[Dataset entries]
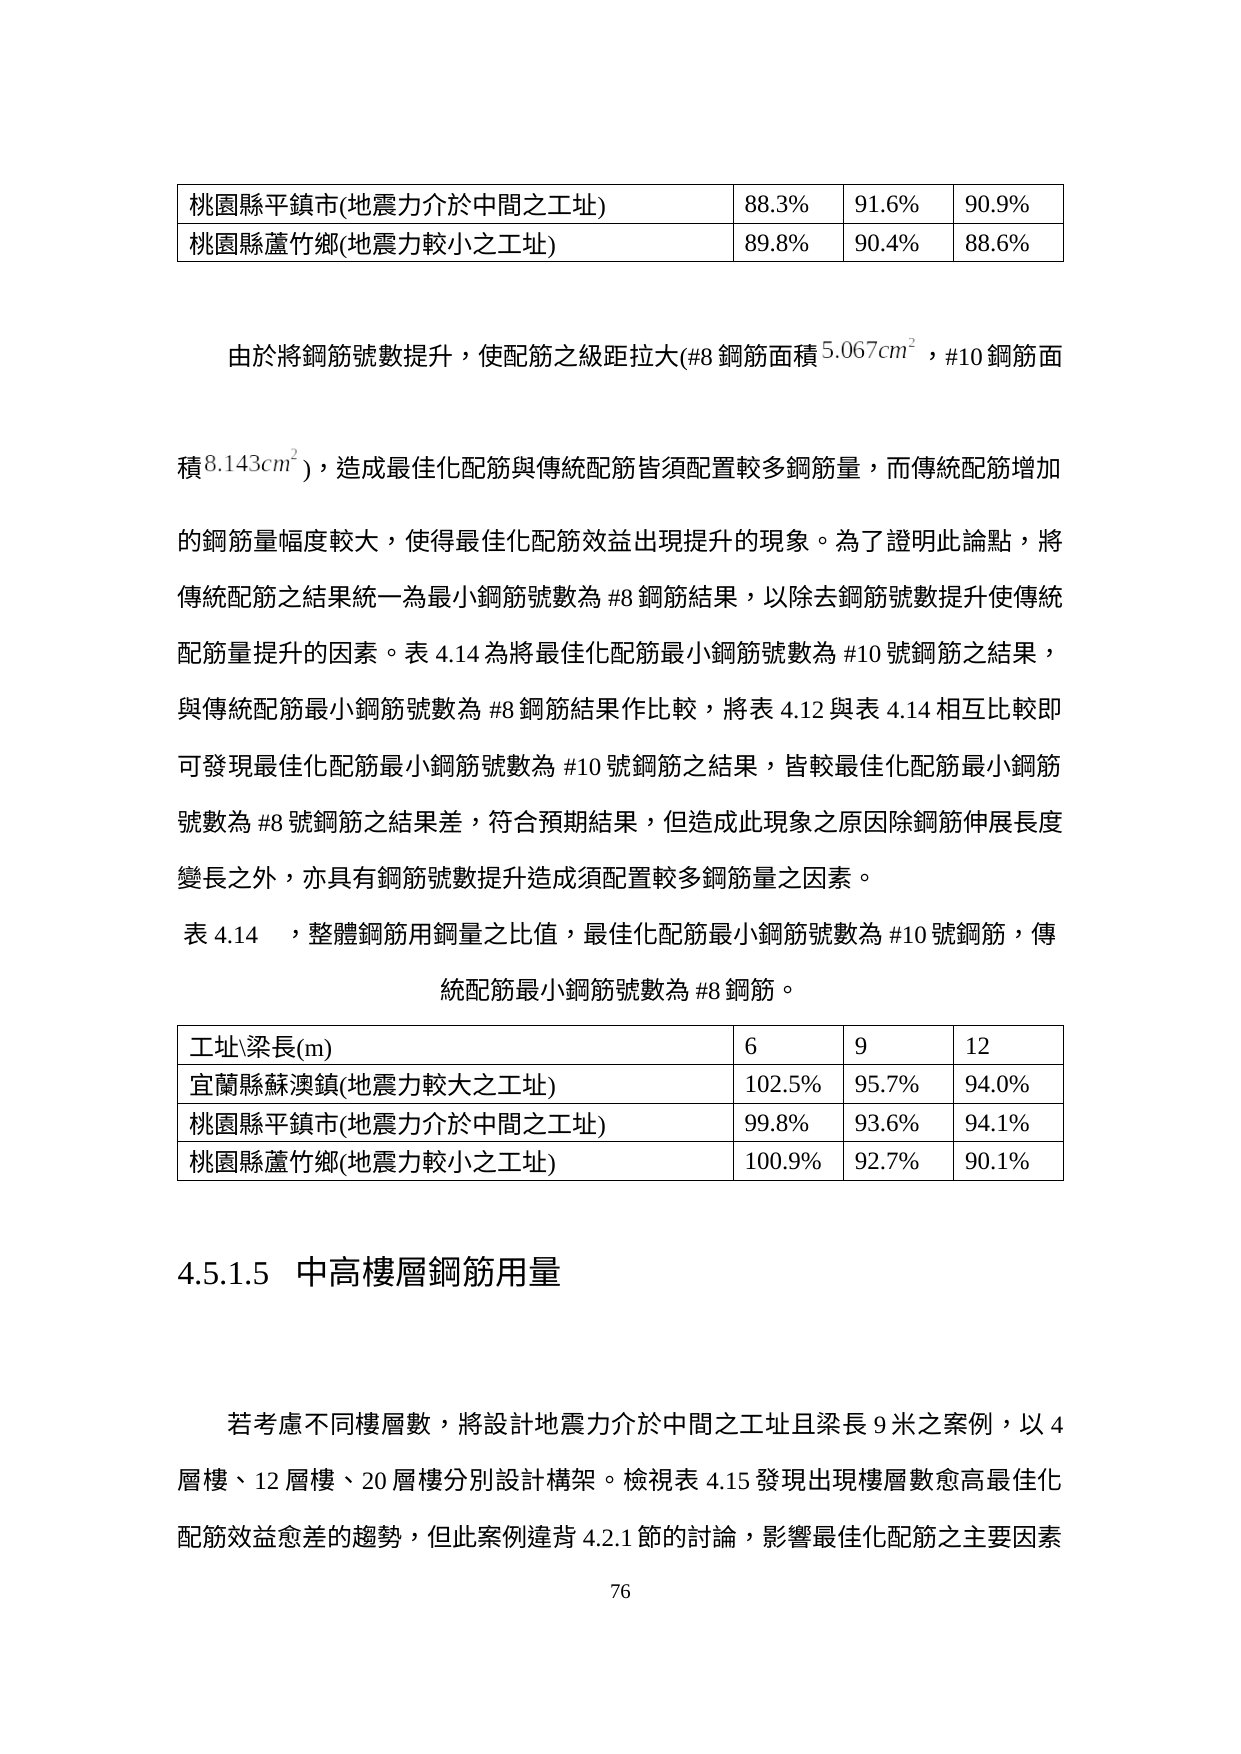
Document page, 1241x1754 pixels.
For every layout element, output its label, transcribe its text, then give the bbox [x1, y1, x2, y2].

table_cell 90.1% [954, 1142, 1063, 1179]
table_cell 95.7% [844, 1065, 953, 1102]
subtitle 中高樓層鋼筋用量 [177, 1232, 1063, 1307]
table_cell 桃園縣蘆竹鄉(地震力較小之工址) [178, 224, 733, 261]
table_header 工址\梁長(m) [178, 1026, 733, 1064]
table_cell 99.8% [734, 1104, 843, 1141]
table_cell 88.6% [954, 224, 1063, 261]
table_cell 91.6% [844, 185, 953, 223]
table_cell 桃園縣平鎮市(地震力介於中間之工址) [178, 185, 733, 223]
table_cell 90.9% [954, 185, 1063, 223]
table_header 6 [734, 1026, 843, 1064]
table_cell 94.0% [954, 1065, 1063, 1102]
table_cell 94.1% [954, 1104, 1063, 1141]
table_cell 92.7% [844, 1142, 953, 1179]
table_cell 桃園縣蘆竹鄉(地震力較小之工址) [178, 1142, 733, 1179]
table_cell 宜蘭縣蘇澳鎮(地震力較大之工址) [178, 1065, 733, 1102]
table_cell 93.6% [844, 1104, 953, 1141]
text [177, 1404, 1063, 1554]
table_header 9 [844, 1026, 953, 1064]
text 表 4.10 ，整體鋼筋用鋼量之比值，最佳化配筋最小鋼筋號數為 #10號鋼筋，傳統配筋最小鋼筋號數為 #8鋼筋。 [177, 913, 1063, 1007]
table_cell 90.4% [844, 224, 953, 261]
text 由於將鋼筋號數提升，使配筋之級距拉大(#8鋼筋面積，#10鋼筋面積)，造成最佳化配筋與傳統配筋皆須配置較多鋼筋量，而傳統配筋增加的鋼筋量幅度較大，使得最佳化配筋效益出現提升的現象。為了證明此論點，將傳統配筋之結果統一為最小鋼筋號數為 #8鋼筋結果，以除去鋼筋號數提升使傳統配筋量提升的因素。表 4.10為將最佳化配筋最小鋼筋號數為 #10號鋼筋之結果，與傳統配筋最小鋼筋號數為 #8鋼筋結果作比較，將表 4.8與表 4.10相互比較即可發現最佳化配筋最小鋼筋號數為 #10號鋼筋之結果，皆較最佳化配筋最小鋼筋號數為 #8號鋼筋之結果差，符合預期結果，但造成此現象之原因除鋼筋伸展長度變長之外，亦具有鋼筋號數提升造成須配置較多鋼筋量之因素。 [177, 314, 1063, 895]
table_cell 桃園縣平鎮市(地震力介於中間之工址) [178, 1104, 733, 1141]
table_cell 89.8% [734, 224, 843, 261]
table_cell 102.5% [734, 1065, 843, 1102]
table_header 12 [954, 1026, 1063, 1064]
table_cell 100.9% [734, 1142, 843, 1179]
table_cell 88.3% [734, 185, 843, 223]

■ Exercise prompt
Copy every line in the records above that contains the word "地震力介於中間之工址".

■ Problem solution
table_cell 桃園縣平鎮市(地震力介於中間之工址) [178, 185, 733, 223]
table_cell 桃園縣平鎮市(地震力介於中間之工址) [178, 1104, 733, 1141]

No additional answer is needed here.